Paragrafando

O Que Nos Faz Felizes? Entre a Felicidade Individual e a Colectiva

A grande questão é: o que nos faz felizes?
Dinheiro? Poder? Liberdade? Relações de amizade ou amorosas? Viagens? Jogos ou lazer?
Provavelmente tudo isto pode contribuir. Mas reparemos: quando fazemos esta lista, pensamos sempre em felicidade individual.

Isto é algo relativamente novo na história da humanidade. Durante milhares de anos, as pessoas não concebiam felicidade como algo separado do colectivo. Se a comunidade não estivesse bem, ninguém podia estar verdadeiramente feliz. A noção de “indivíduo” independente é uma invenção recente.

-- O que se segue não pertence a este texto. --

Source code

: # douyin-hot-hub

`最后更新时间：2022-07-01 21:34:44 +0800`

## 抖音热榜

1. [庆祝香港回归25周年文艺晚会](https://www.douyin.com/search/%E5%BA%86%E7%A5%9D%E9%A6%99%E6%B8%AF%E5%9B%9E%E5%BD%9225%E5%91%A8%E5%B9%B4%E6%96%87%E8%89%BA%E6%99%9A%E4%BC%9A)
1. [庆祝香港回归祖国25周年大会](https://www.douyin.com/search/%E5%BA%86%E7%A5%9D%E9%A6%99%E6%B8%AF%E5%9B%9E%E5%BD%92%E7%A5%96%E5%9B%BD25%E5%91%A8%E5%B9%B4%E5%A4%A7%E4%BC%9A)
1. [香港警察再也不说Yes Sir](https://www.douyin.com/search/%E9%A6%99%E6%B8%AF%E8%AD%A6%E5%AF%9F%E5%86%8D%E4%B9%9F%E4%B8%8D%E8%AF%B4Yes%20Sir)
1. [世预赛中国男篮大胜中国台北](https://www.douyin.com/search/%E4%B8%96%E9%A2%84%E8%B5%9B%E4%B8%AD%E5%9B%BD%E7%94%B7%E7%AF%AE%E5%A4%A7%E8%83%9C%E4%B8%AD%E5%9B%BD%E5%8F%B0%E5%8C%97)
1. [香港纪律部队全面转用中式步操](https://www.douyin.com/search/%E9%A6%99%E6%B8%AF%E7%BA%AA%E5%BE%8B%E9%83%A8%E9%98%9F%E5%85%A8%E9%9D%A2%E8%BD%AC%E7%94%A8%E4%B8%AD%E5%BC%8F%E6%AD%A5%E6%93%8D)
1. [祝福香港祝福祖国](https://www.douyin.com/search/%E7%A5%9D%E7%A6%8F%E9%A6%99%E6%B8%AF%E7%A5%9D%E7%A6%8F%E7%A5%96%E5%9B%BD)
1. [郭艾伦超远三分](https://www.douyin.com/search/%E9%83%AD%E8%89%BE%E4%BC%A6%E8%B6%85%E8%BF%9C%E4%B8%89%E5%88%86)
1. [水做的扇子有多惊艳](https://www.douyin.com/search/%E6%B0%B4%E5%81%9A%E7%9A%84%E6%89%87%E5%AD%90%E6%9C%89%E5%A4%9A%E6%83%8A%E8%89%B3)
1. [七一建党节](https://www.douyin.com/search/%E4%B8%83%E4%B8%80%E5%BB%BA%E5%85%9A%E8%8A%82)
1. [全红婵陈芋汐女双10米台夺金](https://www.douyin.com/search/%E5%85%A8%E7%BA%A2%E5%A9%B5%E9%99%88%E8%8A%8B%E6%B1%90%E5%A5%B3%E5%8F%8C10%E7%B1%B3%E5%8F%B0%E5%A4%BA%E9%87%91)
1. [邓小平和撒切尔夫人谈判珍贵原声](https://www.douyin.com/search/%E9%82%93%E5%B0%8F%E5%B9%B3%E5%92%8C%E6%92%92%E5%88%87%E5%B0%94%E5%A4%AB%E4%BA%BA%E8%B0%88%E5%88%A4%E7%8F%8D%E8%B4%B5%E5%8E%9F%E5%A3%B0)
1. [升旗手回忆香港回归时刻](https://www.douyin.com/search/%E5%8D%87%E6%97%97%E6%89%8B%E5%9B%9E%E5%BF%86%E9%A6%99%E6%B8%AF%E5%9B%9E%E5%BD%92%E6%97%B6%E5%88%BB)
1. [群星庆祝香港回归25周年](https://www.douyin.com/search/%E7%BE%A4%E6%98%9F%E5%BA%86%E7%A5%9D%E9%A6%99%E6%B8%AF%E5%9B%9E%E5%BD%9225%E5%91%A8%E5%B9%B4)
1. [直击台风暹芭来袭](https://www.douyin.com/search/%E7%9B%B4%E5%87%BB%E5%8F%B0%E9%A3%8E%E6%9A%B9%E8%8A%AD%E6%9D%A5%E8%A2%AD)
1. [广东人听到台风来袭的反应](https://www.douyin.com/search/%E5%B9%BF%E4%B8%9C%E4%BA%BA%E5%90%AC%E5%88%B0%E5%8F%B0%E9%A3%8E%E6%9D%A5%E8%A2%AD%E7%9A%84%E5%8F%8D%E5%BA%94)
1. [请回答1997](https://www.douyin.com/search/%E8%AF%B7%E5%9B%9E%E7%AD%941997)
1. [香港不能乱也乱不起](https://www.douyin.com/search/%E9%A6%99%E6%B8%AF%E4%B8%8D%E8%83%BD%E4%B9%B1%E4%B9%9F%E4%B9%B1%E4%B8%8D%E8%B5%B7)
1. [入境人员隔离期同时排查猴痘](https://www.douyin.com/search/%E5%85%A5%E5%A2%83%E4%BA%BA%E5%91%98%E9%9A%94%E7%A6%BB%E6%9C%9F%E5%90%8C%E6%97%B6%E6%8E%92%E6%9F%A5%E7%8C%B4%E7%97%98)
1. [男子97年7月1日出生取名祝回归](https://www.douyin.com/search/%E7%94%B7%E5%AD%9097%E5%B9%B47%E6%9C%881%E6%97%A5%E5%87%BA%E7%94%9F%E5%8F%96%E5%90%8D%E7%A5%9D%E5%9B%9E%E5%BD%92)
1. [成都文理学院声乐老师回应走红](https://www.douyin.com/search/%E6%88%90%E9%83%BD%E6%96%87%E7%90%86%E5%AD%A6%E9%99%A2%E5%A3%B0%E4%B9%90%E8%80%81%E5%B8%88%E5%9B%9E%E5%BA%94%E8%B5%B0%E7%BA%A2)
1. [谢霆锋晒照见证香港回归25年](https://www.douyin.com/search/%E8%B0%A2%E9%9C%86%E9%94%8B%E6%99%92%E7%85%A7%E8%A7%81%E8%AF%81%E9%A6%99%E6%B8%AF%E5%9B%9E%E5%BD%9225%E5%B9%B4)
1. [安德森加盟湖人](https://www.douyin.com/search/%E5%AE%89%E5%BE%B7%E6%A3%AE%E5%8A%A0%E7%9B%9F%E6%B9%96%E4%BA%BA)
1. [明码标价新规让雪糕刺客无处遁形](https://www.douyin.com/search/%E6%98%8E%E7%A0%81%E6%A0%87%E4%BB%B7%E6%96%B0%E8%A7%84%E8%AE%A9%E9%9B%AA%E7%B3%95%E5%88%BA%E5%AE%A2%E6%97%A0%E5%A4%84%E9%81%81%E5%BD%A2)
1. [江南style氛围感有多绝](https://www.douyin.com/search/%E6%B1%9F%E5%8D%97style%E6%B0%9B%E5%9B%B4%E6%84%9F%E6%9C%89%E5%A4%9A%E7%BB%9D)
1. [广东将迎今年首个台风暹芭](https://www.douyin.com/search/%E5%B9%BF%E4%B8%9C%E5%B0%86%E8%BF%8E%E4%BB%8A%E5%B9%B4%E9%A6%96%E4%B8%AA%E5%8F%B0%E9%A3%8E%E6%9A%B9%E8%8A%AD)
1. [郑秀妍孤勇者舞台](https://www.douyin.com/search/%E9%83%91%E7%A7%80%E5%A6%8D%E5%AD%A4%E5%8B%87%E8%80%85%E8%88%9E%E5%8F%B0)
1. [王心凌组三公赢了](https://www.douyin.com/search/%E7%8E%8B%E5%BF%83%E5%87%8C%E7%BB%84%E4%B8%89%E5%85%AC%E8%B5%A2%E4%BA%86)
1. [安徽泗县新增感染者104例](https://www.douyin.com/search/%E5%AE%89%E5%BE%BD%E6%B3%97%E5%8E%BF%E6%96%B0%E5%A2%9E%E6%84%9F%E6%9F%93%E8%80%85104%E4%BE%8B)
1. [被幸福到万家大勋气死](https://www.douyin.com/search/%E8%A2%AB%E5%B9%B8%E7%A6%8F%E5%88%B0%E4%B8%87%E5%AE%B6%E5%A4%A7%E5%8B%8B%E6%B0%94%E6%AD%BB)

No passado, acreditava-se que a vida feliz exigia cuidar da família, dos vizinhos, da aldeia inteira. A felicidade estava em dar, partilhar e ser generoso.

Imaginemos uma cena antiga: alguém parte em busca de fortuna, encontra ouro e regressa à sua terra.
Hoje, o instinto seria guardar esse dinheiro, pôr num banco ou esconder num cofre para garantir segurança futura.
Mas no passado, a atitude natural era diferente: organizar um grande banquete para toda a comunidade. A riqueza tinha de ser partilhada, porque o que realmente contava era a reputação e a generosidade perante os outros. Esse gesto reforçava os laços sociais e garantia que a felicidade fosse vivida em conjunto. 

Durante séculos, ser feliz significava fazer parte de algo maior.
O pior castigo não era a morte, mas sim o exílio: ser expulso da comunidade, perder o direito de pertencer. Isso era pior do que qualquer outra pena, porque sem os outros não havia vida, nem felicidade.

Podemos resumir duas visões históricas:

  • A visão antiga (politeísta): a vida era controlada por deuses e forças maiores. O destino estava fora do nosso controlo, e por isso o ideal era viver cada dia da melhor forma, com coragem e dignidade.
  • A visão moderna (científica): acreditamos que somos produto de sinapses, memórias, genética e ambiente. Achamos que controlamos o nosso destino e que basta trabalhar e esforçar-nos para mudar tudo.

Curiosamente, apesar de parecer libertadora, a segunda visão torna-nos mais vulneráveis. Faz-nos acreditar que todos os problemas estão dentro de nós, isolando-nos e impedindo a acção colectiva. Quando cada pessoa pensa que só ela é responsável pelos seus males, perde-se a força de união que, historicamente, sempre mudou sociedades.

O mundo antigo não era perfeito, mas tinha uma lição clara: a vida é incerta, o destino pode mudar de um dia para o outro. E, precisamente por isso, devemos aproveitar cada momento com generosidade e partilha.

A felicidade não pode ser apenas prazer individual. Precisa de ser floração colectiva, aquilo que os gregos chamavam eudaimonia: viver da melhor forma possível hoje, não apenas para si, mas para os outros.